» TASK 1
Print the foreclosure case excerpt between "In March 2011, Plaintiff" and "to ORS 86.742(3)", inclusive.
» TASK 2
In the foreclosure case excerpt, what purpose do Defendants give for the hearing they say the court had to hold under ORS 86.742(3)? Answer in one to three sentences.
» TASK 3
Go on with the foreclosure case excerpt, starting after its last sentence.

» EXTRACTED TEXT

In March 2011, Plaintiff filed a motion for partial summary judgement, and Saxon and
LSI Title filed cross-motions for partial summary judgement. In her motion for partial summary
judgment, Plaintiff asserted that Defendants failed to give notice of the foreclosure sale of her
residence and that the foreclosure sale of her property was improperly postponed for more than
180 days after the original sale date. In their motions for partial summary judgment, Defendants
argued that an agreement between Saxon and Plaintiff precluded Plaintiff from filing a motion
for summary judgment, that this court was required to hold a hearing pursuant to ORS 86.742(3)
to determine whether Plaintiff had the ability to cure her default, and that Plaintiff was given
actual notice of the foreclosure sale date.
The parties' motions for partial summary judgment were fully briefed, and oral argument
was held on May 18, 2011. On May 31, 2011, I issued an order denying the parties' motions for
partial summary judgement. That same day, May 31, 2011, Plaintiff filed her Motion to Amend.

» ENTRIES SHOWN
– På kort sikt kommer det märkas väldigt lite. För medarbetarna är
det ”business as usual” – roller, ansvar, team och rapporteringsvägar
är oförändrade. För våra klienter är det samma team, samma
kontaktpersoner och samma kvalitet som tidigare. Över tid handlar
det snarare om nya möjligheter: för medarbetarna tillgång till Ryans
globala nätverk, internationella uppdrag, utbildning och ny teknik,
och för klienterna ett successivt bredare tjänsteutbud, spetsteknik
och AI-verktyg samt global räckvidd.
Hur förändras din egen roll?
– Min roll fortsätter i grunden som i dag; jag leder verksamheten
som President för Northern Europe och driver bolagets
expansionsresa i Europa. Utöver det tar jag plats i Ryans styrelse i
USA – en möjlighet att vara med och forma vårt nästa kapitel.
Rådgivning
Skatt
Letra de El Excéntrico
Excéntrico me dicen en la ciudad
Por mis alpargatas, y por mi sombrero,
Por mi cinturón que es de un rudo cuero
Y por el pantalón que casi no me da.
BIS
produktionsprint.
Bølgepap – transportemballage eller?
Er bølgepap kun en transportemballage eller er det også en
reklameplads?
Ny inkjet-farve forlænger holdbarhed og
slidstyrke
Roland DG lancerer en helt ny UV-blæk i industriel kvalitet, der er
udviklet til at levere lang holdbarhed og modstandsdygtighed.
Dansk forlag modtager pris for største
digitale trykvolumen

...

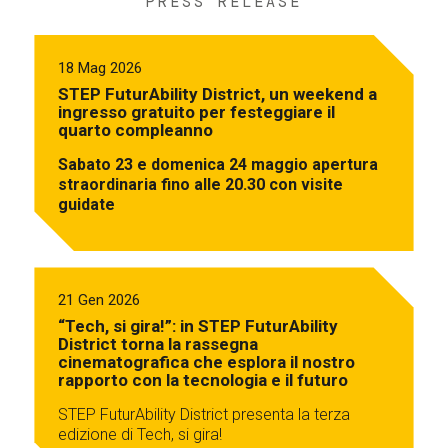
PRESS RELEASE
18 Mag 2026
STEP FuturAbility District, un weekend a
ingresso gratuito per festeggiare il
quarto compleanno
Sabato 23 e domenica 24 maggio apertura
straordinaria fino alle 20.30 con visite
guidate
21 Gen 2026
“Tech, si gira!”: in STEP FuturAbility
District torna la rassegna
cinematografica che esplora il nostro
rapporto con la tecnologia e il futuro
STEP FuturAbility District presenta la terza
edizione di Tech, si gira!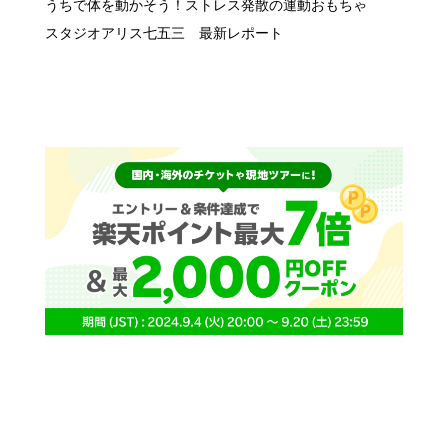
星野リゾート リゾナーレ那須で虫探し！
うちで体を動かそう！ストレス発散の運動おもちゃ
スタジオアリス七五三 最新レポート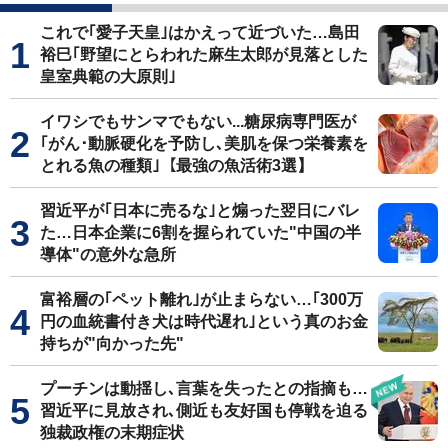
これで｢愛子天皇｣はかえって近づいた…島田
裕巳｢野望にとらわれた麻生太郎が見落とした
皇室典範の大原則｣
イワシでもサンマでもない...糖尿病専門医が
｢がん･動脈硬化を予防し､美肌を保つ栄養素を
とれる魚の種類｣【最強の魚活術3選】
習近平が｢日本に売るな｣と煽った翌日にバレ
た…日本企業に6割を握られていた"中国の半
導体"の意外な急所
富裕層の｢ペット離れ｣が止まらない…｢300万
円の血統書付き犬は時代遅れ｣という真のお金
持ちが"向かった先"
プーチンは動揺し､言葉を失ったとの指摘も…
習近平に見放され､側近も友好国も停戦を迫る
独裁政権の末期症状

» TASK OUTPUT 1
In March 2011, Plaintiff filed a motion for partial summary judgement, and Saxon and
LSI Title filed cross-motions for partial summary judgement. In her motion for partial summary
judgment, Plaintiff asserted that Defendants failed to give notice of the foreclosure sale of her
residence and that the foreclosure sale of her property was improperly postponed for more than
180 days after the original sale date. In their motions for partial summary judgment, Defendants
argued that an agreement between Saxon and Plaintiff precluded Plaintiff from filing a motion
for summary judgment, that this court was required to hold a hearing pursuant to ORS 86.742(3)

» TASK OUTPUT 2
Defendants argued that the court had to hold the hearing to determine whether Plaintiff had the ability to cure her default.

» TASK OUTPUT 3
STANDARDS
Whether to grant or deny a motion to amend pleadings is a matter within the court's
discretion. Pisciotta v. Teledyne Indus., Inc., 91 F.3d 1326, 1331 (9th Cir. 1996). The policy
favoring amendment, however, is to be applied with "extreme liberality." Eminence Capital,
LLC v. Aspeon, Inc., 316 F.3d 1048, 1051 (9th Cir. 2003) (citations omitted). Although leave to
amend "shall be freely given when justice so requires," Fed. R. Civ. P. 15(a), it "is not to be
3 - OPINION AND ORDER
granted automatically." Jackson v. Bank of Haw., 902 F.2d 1385, 1387 (9th Cir. 1990). In
evaluating the propriety of a motion for leave to amend, "we consider five factors: (1) bad faith;
(2) undue delay; (3) prejudice to the opposing party; (4) futility of the amendment; and (5)
whether the plaintiff has previously amended his complaint." E.g., Nunes v. Ashcroft, 375 F.3d
805, 808 (9th Cir. 2004) (citation omitted). Futility of an amendment alone can justify the denial
of a motion for leave to amend. Id. Absent futility, prejudice to the opposing party is the most
important factor. E.g., Jackson, 902 F.2d at 1387 (citation omitted).
DISCUSSION
I. Fed. R. Civ. P. 15
Plaintiff contends that granting her Motion to Amend would "promote the interests of
justice." See Pl.'s Mot. to Am., p. 2. I examine the relevant Fed. R. Civ. P. 15(a) factors in turn.
A. Bad Faith
Bad faith in filing a motion for leave to amend exists when the addition of new legal
theories are baseless and presented for the purpose of prolonging the litigation, see Griggs v.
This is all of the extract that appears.